Other small wins: Tailscale got a plug from AppAddict as a simple VPN that just works. Matthew Brunelle wrote about the Ploopy Touch open trackpad and the joys of open hardware. These are the pocket tools people actually use, not the ones on a keynote stage.

Creative, cultural, and tangential reads that kept showing up

The week wasn’t all tech roadmaps and ad debates. There were thoughtful tangents. Anil Dash had a warm piece on Wikipedia at 25. Vox Meditantis wrote about the difficulty of "un-inventing" technology. Duncan Geere shared notes from sonification workshops and a move away from US tech stacks. These posts are the kind that sit with you. They’re small mirrors held up to larger systems.

Also, nostalgia played a role. Posts about rotary phones and Easter eggs in Office 98 by Pierre Dandumont reminded readers that tech is layered. Newness sits atop oldness. I liked that. It keeps the internet human-sized.

Recurring patterns I kept seeing

  • Push-and-pull between centralisation and local control. Big clouds get bigger. Small local stacks try to breathe. Writers on both sides argue passionately.

  • Monetization creeps into everything. Ads in ChatGPT. Hardware getting bricked to force upgrades. Cloudflare buying a data-licensing company. Money shapes what features get built.

  • Tools change roles before people do. Coding agents make devs into orchestrators. AI writes proofs and translates jobs. The social arrangements lag behind the capability curve.

  • Privacy keeps reappearing in quieter, clever ways. Not always the loud policy fight. Sometimes it’s a how-to: use a VPN, run a mesh network, or switch to an EU provider.

  • Skepticism is back. People who cheered for every model now ask what the real value is.
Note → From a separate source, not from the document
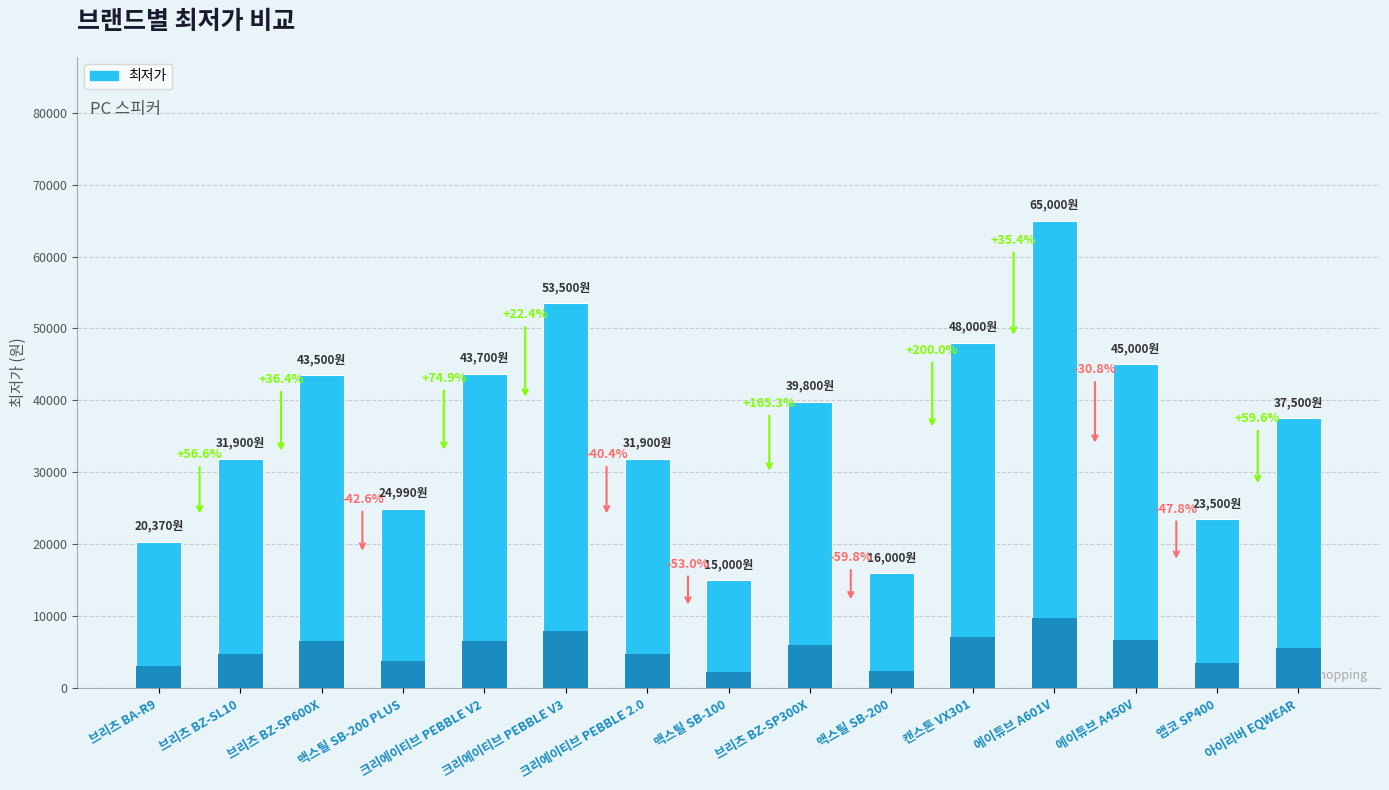

Rank the categories by value from lowest to highest.

맥스틸 SB-100, 맥스틸 SB-200, 브리츠 BA-R9, 앱코 SP400, 맥스틸 SB-200 PLUS, 브리츠 BZ-SL10, 크리에이티브 PEBBLE 2.0, 아이리버 EQWEAR, 브리츠 BZ-SP300X, 브리츠 BZ-SP600X, 크리에이티브 PEBBLE V2, 에이튜브 A450V, 캔스톤 VX301, 크리에이티브 PEBBLE V3, 에이튜브 A601V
That skepticism is useful. It keeps people honest.

Little threads I want to re-read

If you like the idea of a practical deep-dive, try the agent and tooling pieces from Simon Willison, Peteris Erins, and John Hwang. If you want policy and geopolitics, Nick Heer and Ben Werdmuller are sharp. For the moral and human side, Will Lockett and Vox Meditantis are worth the time.

I kept thinking of images that tie it all together. The week felt like a vintage train station. New lines added. One or two signals fail. Vendors selling strange gadgets. A conductor announcing platform changes. Some passengers change trains. Some sleep through it. You can moan about the announcements, or you can notice the map and pick a route.

If you're curious about particular posts I mentioned, the linked names will take you right to the authors. Read the whole posts if you like the smell of fresh ink. There’s more detail there than I can give in one wandering stroll. Some of these pieces will age into obvious truths. Some will look embarrassingly short-sighted. That’s the fun part. I’d say keep the ticket stub from this week’s station. You’ll want it later.